* YOUR GOAL
The answer must be the full data, restated word for word, with no pictures in it.

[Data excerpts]

--------------------------------------------------

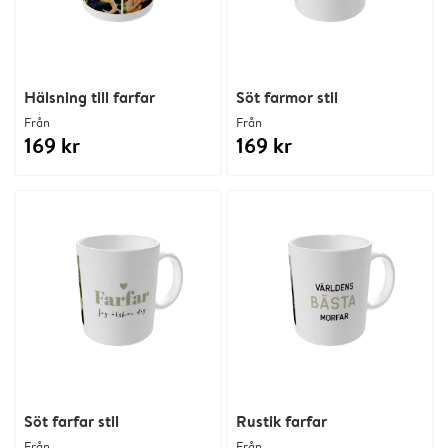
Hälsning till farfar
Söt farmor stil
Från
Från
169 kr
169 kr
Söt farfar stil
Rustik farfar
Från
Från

--------------------------------------------------

* RESPONSE AREA
Hälsning till farfar
Söt farmor stil
Från
Från
169 kr
169 kr
Söt farfar stil
Rustik farfar
Från
Från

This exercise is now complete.